- **Listed entries**
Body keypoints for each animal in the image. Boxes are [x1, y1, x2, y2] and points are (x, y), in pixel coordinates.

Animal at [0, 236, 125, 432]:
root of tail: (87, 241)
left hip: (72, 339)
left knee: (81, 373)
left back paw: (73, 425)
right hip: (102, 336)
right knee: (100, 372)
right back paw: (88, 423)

- **About this exercise**
Reproduce all of the entries word for word. Omit nothing.

- **Solution below**
Body keypoints for each animal in the image. Boxes are [x1, y1, x2, y2] and points are (x, y), in pixel coordinates.

Animal at [0, 236, 125, 432]:
root of tail: (87, 241)
left hip: (72, 339)
left knee: (81, 373)
left back paw: (73, 425)
right hip: (102, 336)
right knee: (100, 372)
right back paw: (88, 423)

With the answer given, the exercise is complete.